Delegates of the countries of the Americas attending the 52nd Directing Council of the Pan American Health Organization (PAHO) considered a resolution that recognizes chronic kidney disease from non-traditional causes as a serious public health problem and that urges Member States to promote research to determine the causes of this disease, among other measures.
In Central America, a growing number of chronic kidney disease cases have been reported that are not related to the causes most frequently associated with the condition, such as diabetes and hypertension. The disease is most common among underprivileged young men and farm workers living in agricultural communities. The cases are concentrated along the Pacific coast and have been associated with various factors, including environmental toxins (probably agrochemicals) and occupational risks (inadequate occupational health in conditions of high temperatures and insufficient water intake), among others.

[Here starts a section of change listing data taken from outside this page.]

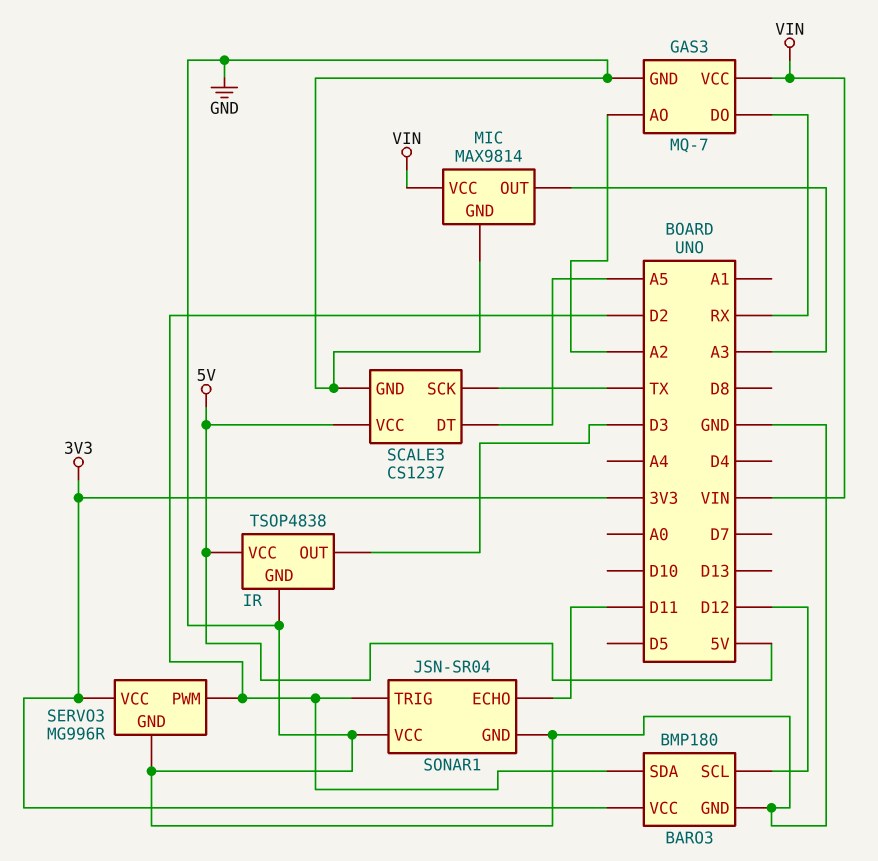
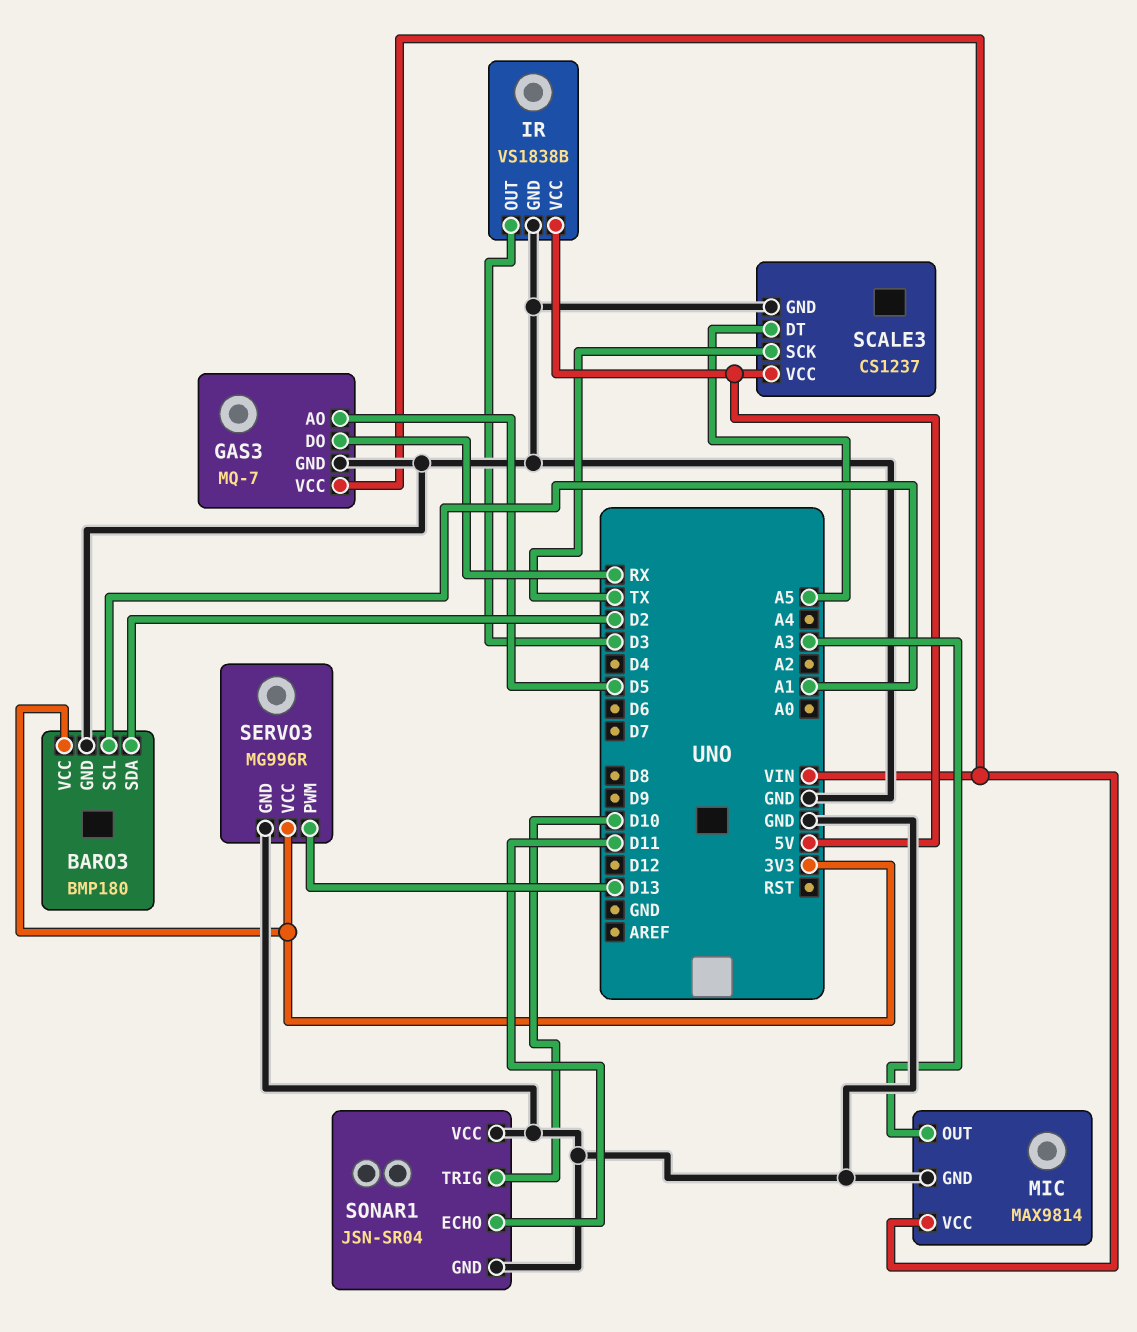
BARO3 pin SCL: D12 -> A1
GAS3 pin AO: A2 -> D5
IR: TSOP4838 -> VS1838B
SERVO3 pin PWM: D2 -> D13
SONAR1 pin TRIG: D2 -> D10

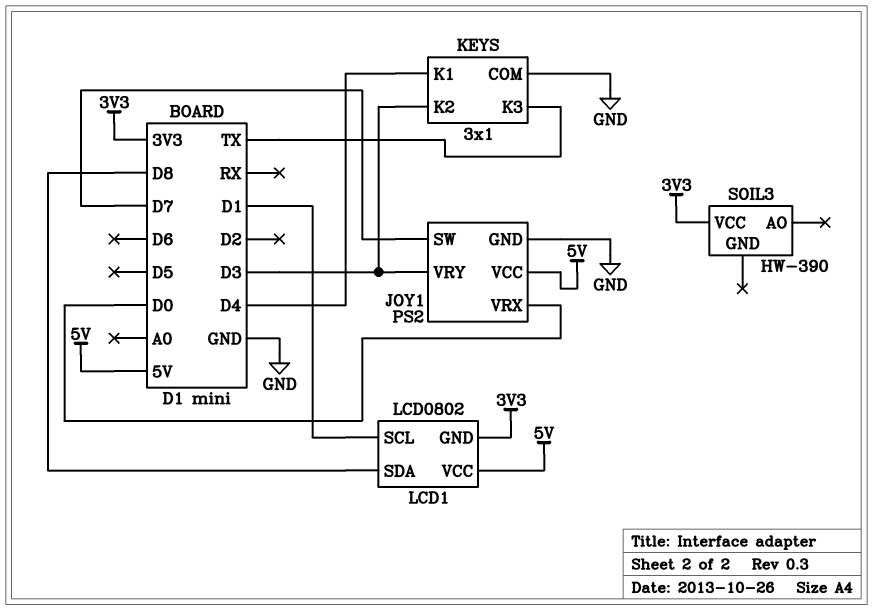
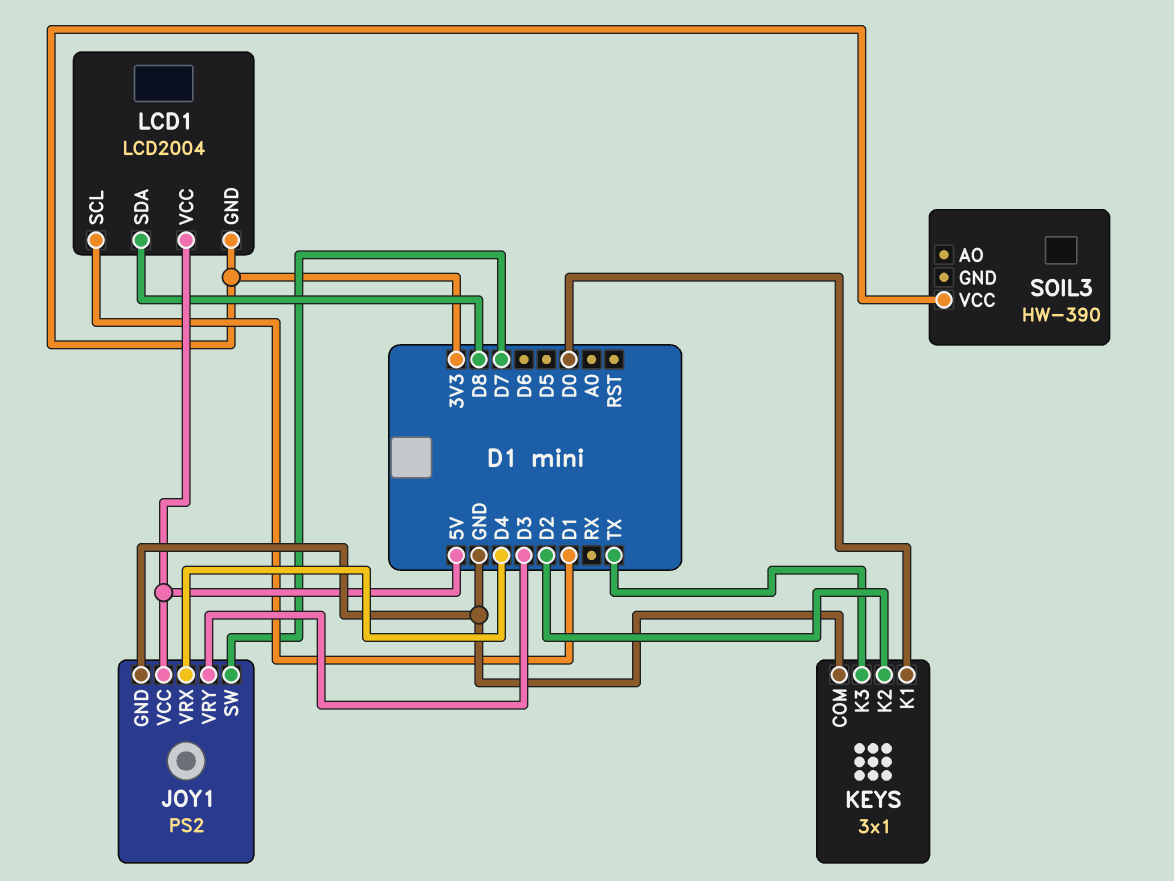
JOY1 pin VRX: D0 -> D4
KEYS pin K1: D4 -> D0
KEYS pin K2: D3 -> D2
LCD1: LCD0802 -> LCD2004

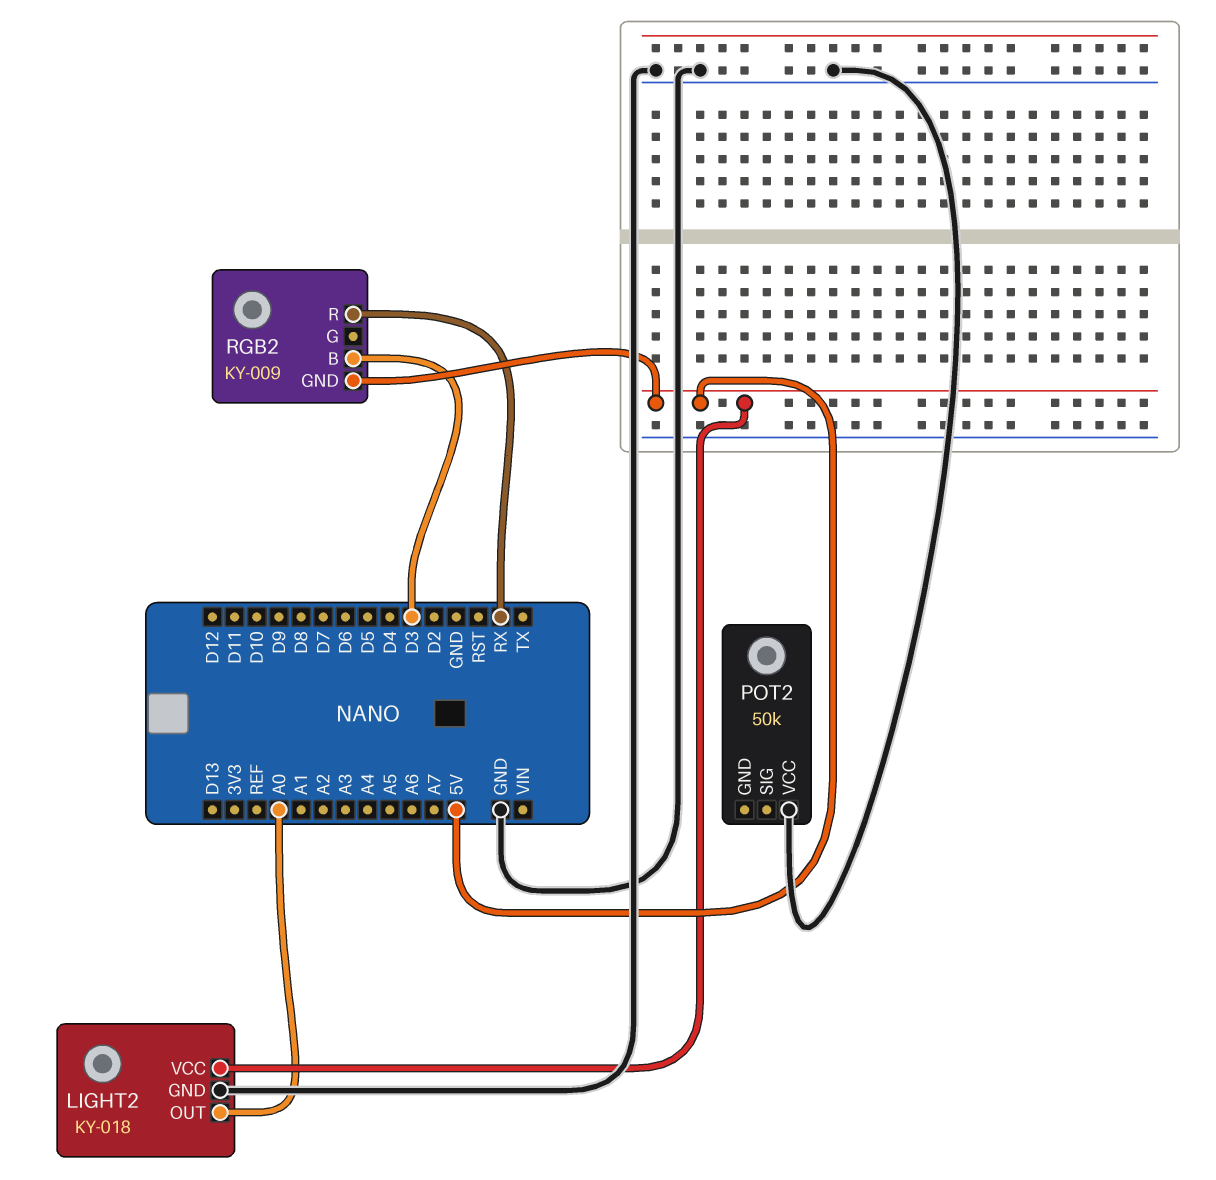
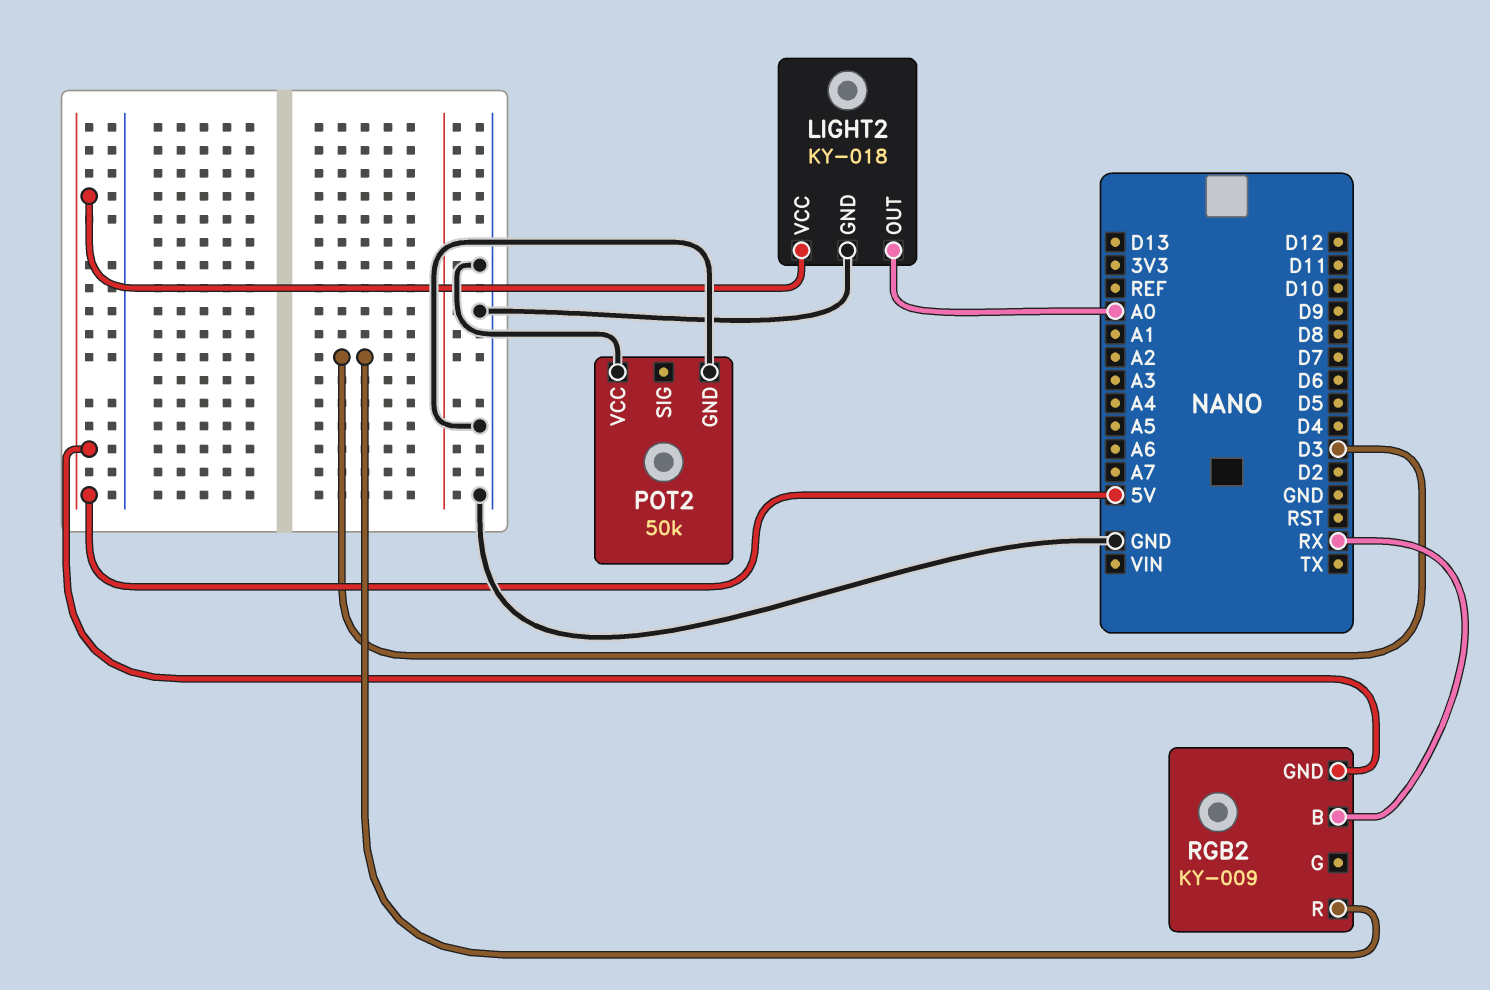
POT2 pin GND: none -> GND
RGB2 pin B: D3 -> RX
RGB2 pin R: RX -> D3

The delegate of Cuba highlighted his country’s cooperation activities with El Salvador and PAHO and associated research findings, and expressed Cuba’s support for the proposed resolution. Canada acknowledged that this disease requires greater attention, in particular since it affects low-resource populations, and that the issue be addressed. The delegate of Jamaica also expressed his country’s support for the resolution.
The delegation of Brazil noted that the response to this disease requires a multisectoral approach and called for a greater focus on regulatory control over the risks to which agricultural workers are exposed. The Colombian representative highlighted the urgent need for research to determine the causes of the disease. She called for support to the development of information systems and offered to share her country’s experiences in the collection of data related to chronic kidney disease in general. Mexico underscored the fact that more knowledge is needed about the disease, especially regarding its origins.